I can see some problems with the data selection when using the 'most recent balance sheet' and 'latest 12 months'. This is what is specified in the book, and I did the same, most recent quarter for balance sheet & summing quarterly returns for EBIT related values. There are some obvious problems with this, for example, if a company assumes a significant amount of debt during the year and the EBIT values for the earlier quarters are not really representative of the full year. Another example of this problem would be a company that has cycles during the year. I can probably flag this condition in the future.

I only filtered out Financial Sector & Health Care Plans. It might also be smart to filter out cyclics, since the ROC at either the years during the high or low points of the cycle would not be representative of the ROC that you expect when you buy. Another example of companies that should be filtered out are 'pseudo' finance companies, for example auto dealers or home builders. These companies are harder to identify. Another example would be the "one or two" big quarter companies - like movie studios or certain other entertainment companies - DWA and MVL comes to mind.

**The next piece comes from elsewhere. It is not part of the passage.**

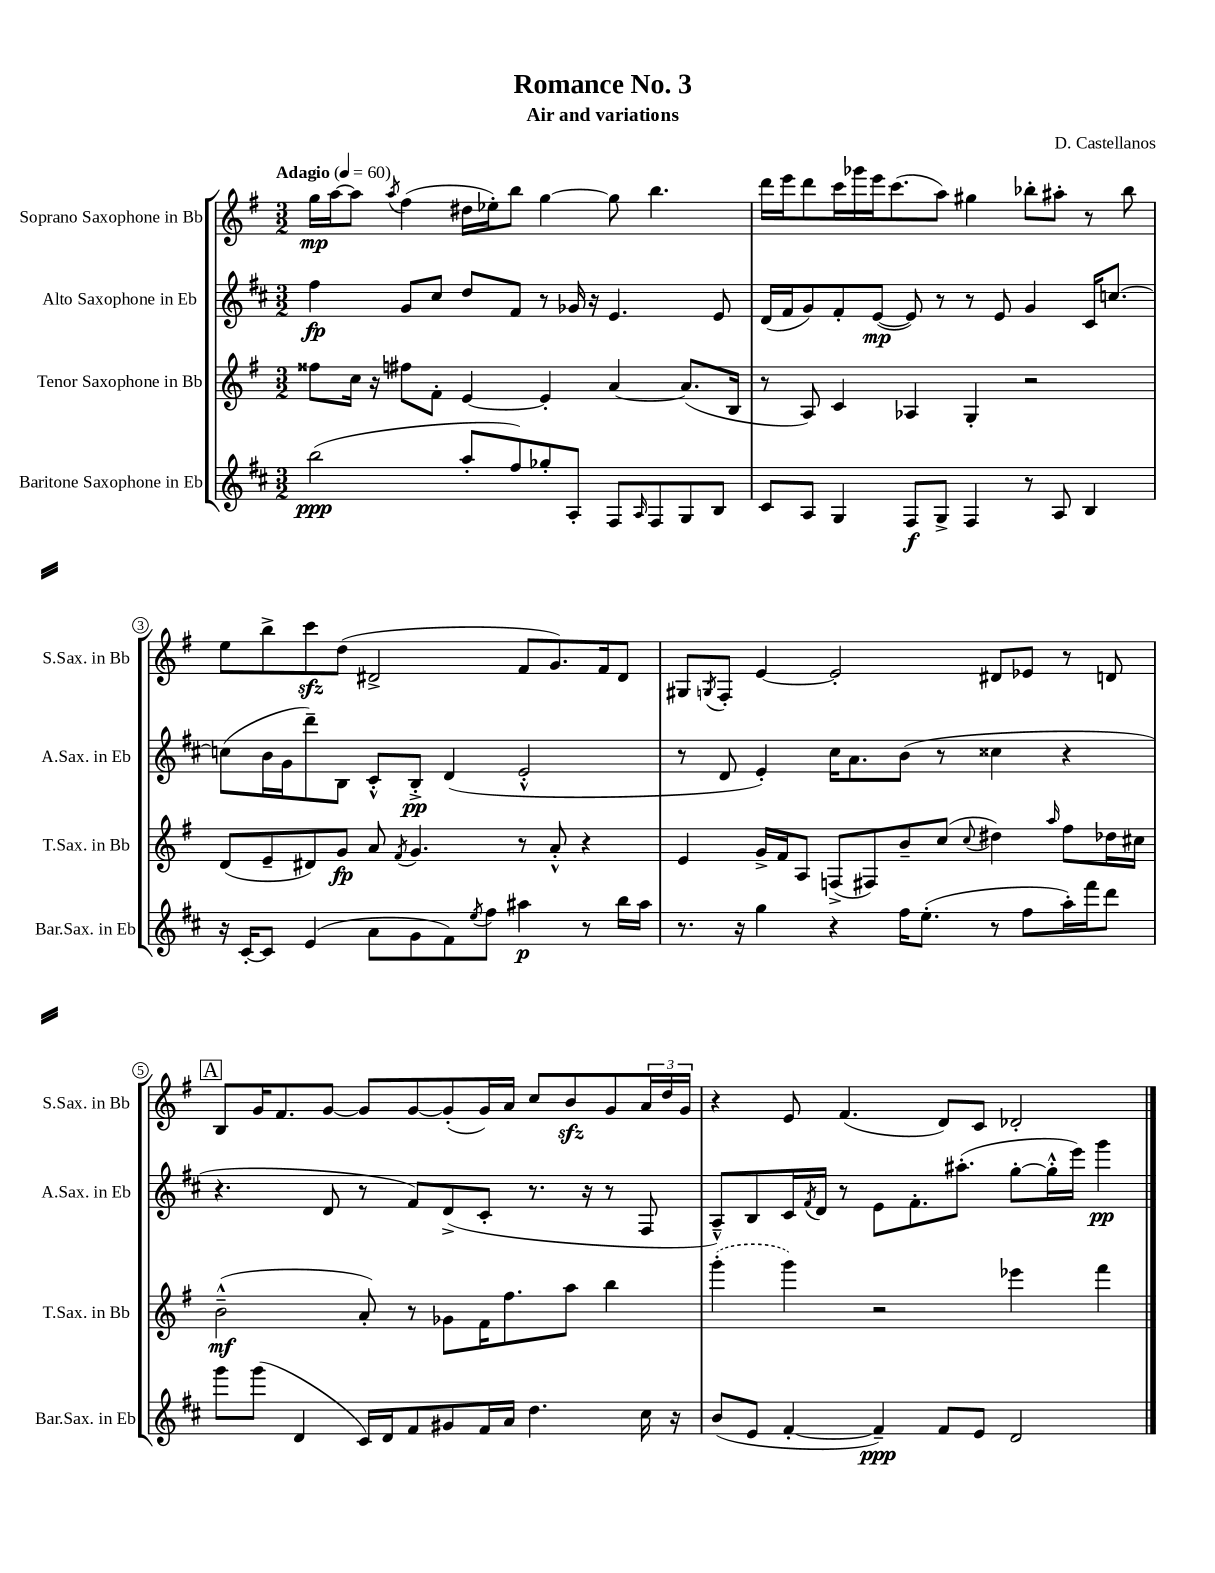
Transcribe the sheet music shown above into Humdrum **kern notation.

But after all those problems, it does seem like a great screening tool at least. I haven't signed up for the Magic Formula Investing site yet, but I will shortly. For the S&P 500 scan, I'd not have too much trouble with the buying top 20 or 30. And it does bring some very interesting companies that I haven't looked at lately - HRB, SHW, DGX, MAT, LIZ - all of which seem to be those Buffett-like companies that never really get super cheap, but might be cheap enough now.